When the outcome was a dichotomous trait (type 2 diabetes case–control status) we performed IV analysis using a logistic control function estimator. The analysis was performed in two stages. In the first stage, we assessed the observational association between the weighted allele score and the triacylglycerol z score. We saved the predicted values and residuals from this regression model. In the second stage, we used the predicted values from stage 1 as the independent variable (reflecting an unconfounded estimate of triacylglycerol levels due to these genotypes) and diabetes status as the dependent variable in a logistic regression analysis. The residuals from stage 1 were included as a covariate, representing residual variation in triacylglycerol levels that is not due to these genotypes. We then used a Wald test to assess the evidence of any difference between the predicted values coefficient (IV estimate of the causal effect of triacylglycerol levels on type 2 diabetes) and the residuals coefficient as a test of endogeneity.
The sensitivity analysis for the IV analysis was performed using the weighted allele score from the model only with alleles significantly associated with the outcomes.
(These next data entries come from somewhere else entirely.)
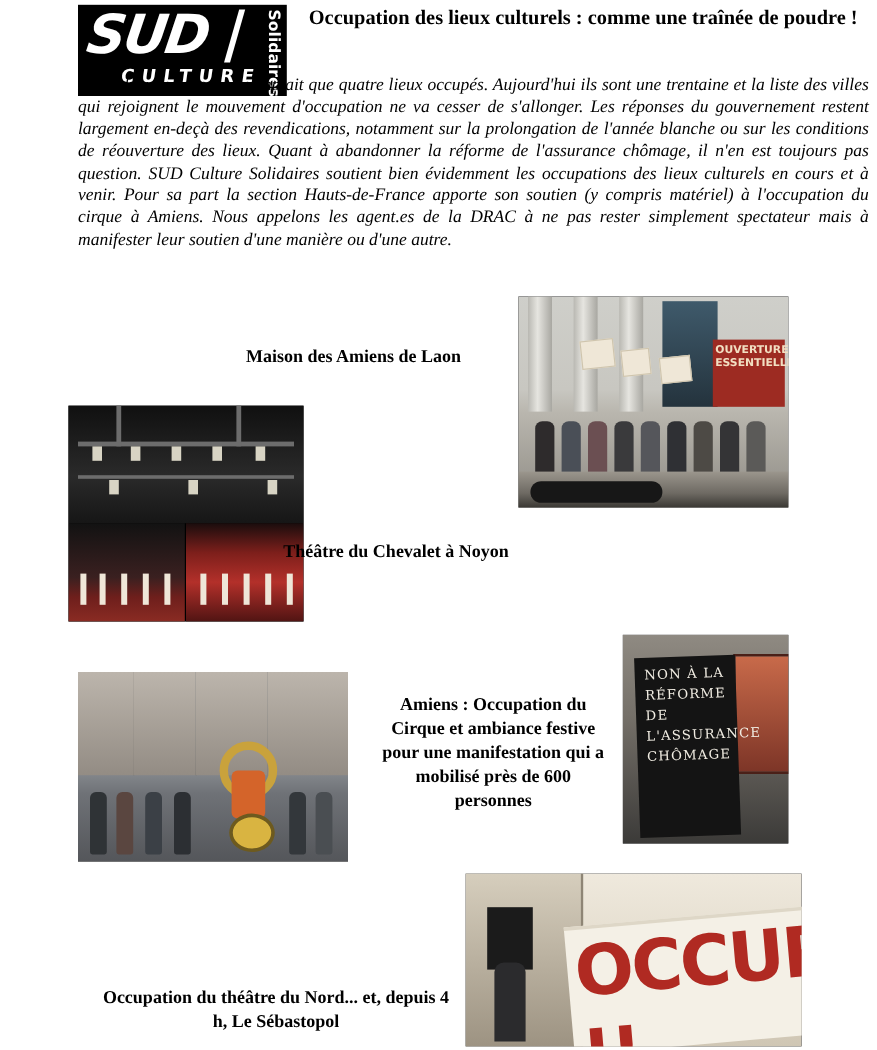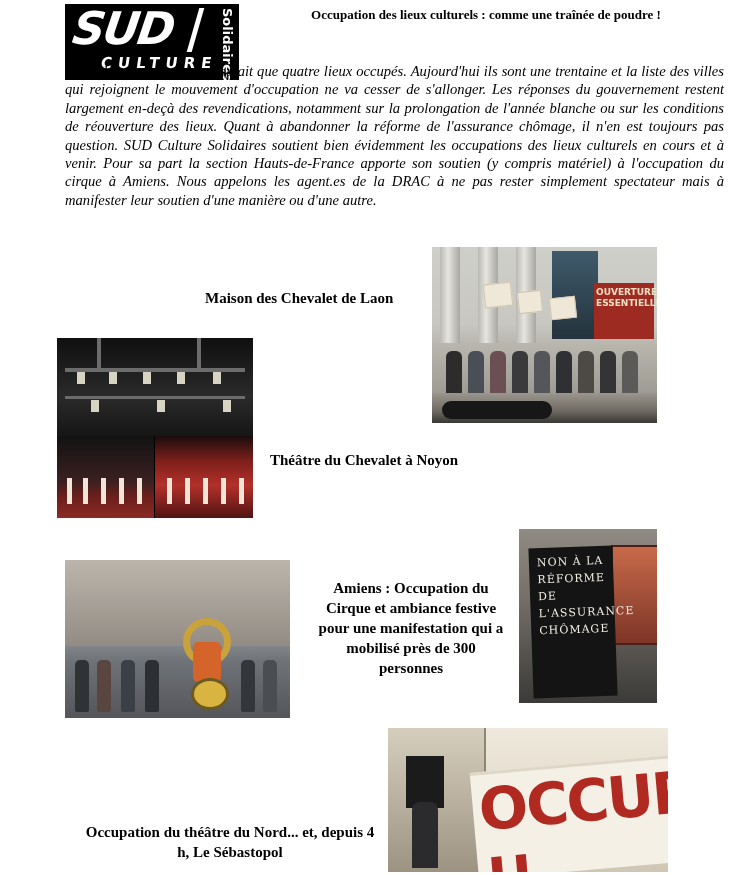--- a/index.html
+++ b/index.html
@@ -73,21 +73,21 @@
   }
 
   
   .doc-title {
     position: absolute;
     left: 248px;
     top: 4px;
     width: 476px;
     text-align: center;
     font-weight: bold;
-    font-size: 13px;
+    font-size: 17px;
     line-height: 21px;
   }
 
   
   .body-text {
     position: absolute;
     left: 65px;
     top: 62px;
     width: 659px;
     font-size: 14.6px;
@@ -100,21 +100,21 @@
   }
 
   
   .caption {
     position: absolute;
     font-weight: bold;
     font-size: 15px;
     line-height: 20px;
   }
   #caption-laon  { left: 205px; top: 288px; width: 222px; text-align: left; }
-  #caption-noyon { left: 270px; top: 450px; width: 250px; text-align: left; }
+  #caption-noyon { left: 236px; top: 450px; width: 250px; text-align: left; }
   #caption-amiens{ left: 313px; top: 578px; width: 196px; text-align: center; }
   #caption-nord  { left: 85px;  top: 822px; width: 290px; text-align: center; }
 
   
   .photo {
     position: absolute;
     overflow: hidden;
     background: #2b2b2b;
   }
 
@@ -301,21 +301,21 @@
   <div class="person" style="left:58px; background:#6b4f52;"></div>
   <div class="person" style="left:80px; background:#3a3a3c;"></div>
   <div class="person" style="left:102px; background:#55565b;"></div>
   <div class="person" style="left:124px; background:#2f3034;"></div>
   <div class="person" style="left:146px; background:#4d4a45;"></div>
   <div class="person" style="left:168px; background:#343436;"></div>
   <div class="person" style="left:190px; background:#5b5a58;"></div>
   <div class="steps"></div>
   <div class="bag"></div>
 </div>
-<div class="caption" id="caption-laon">Maison des Chevalet de Laon</div>
+<div class="caption" id="caption-laon">Maison des Amiens de Laon</div>
 
 <div class="photo" id="photo-noyon">
   <div class="top">
     <div class="truss" style="left:8px; top:30px; width:180px; height:4px;"></div>
     <div class="truss" style="left:8px; top:58px; width:180px; height:3px;"></div>
     <div class="truss" style="left:40px; top:0px; width:4px; height:34px;"></div>
     <div class="truss" style="left:140px; top:0px; width:4px; height:34px;"></div>
     <div class="lamp" style="left:20px; top:34px;"></div>
     <div class="lamp" style="left:52px; top:34px;"></div>
     <div class="lamp" style="left:86px; top:34px;"></div>
@@ -352,21 +352,21 @@
   <div class="ped" style="left:32px; background:#5a4640;"></div>
   <div class="ped" style="left:56px; background:#3b4046;"></div>
   <div class="ped" style="left:80px; background:#2c2f33;"></div>
   <div class="ped" style="left:176px; background:#33373b;"></div>
   <div class="ped" style="left:198px; background:#4a4e52;"></div>
   <div class="tuba"></div>
   <div class="orange"></div>
   <div class="drum"></div>
 </div>
 
-<div class="caption" id="caption-amiens">Amiens : Occupation du Cirque et ambiance festive pour une manifestation qui a mobilisé près de 300 personnes</div>
+<div class="caption" id="caption-amiens">Amiens : Occupation du Cirque et ambiance festive pour une manifestation qui a mobilisé près de 600 personnes</div>
 
 <div class="photo" id="photo-banderole">
   <div class="bg"></div>
   <div class="win"></div>
   <div class="cloth">
     <span>NON À LA RÉFORME DE L'ASSURANCE CHÔMAGE</span>
   </div>
 </div>
 
 <div class="photo" id="photo-occupe">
Given a minimum sample size of 1,500, we had 80% power, at p < 0.05, to detect combinations of genetic variants that explain >0.5% of phenotypic variance. It is difficult to estimate the statistical power of Mendelian randomisation tests, but an approximate method is to take the product of the SNP–primary trait and primary trait–secondary trait effects. For example, an effect of 0.5% variance would require a SNP–primary trait association explaining 5% variance and a primary trait–secondary trait association explaining 10% variance. Most associations in our study were weaker than this and power therefore lower than 80% in most tests. However, given that these calculations are very approximate, we present the results of the tests, which in themselves provide better power calculations for further study [19, 20]. All statistical analyses were performed in Stata/IC v.12.1 for Windows (Stata, College Station, TX, USA).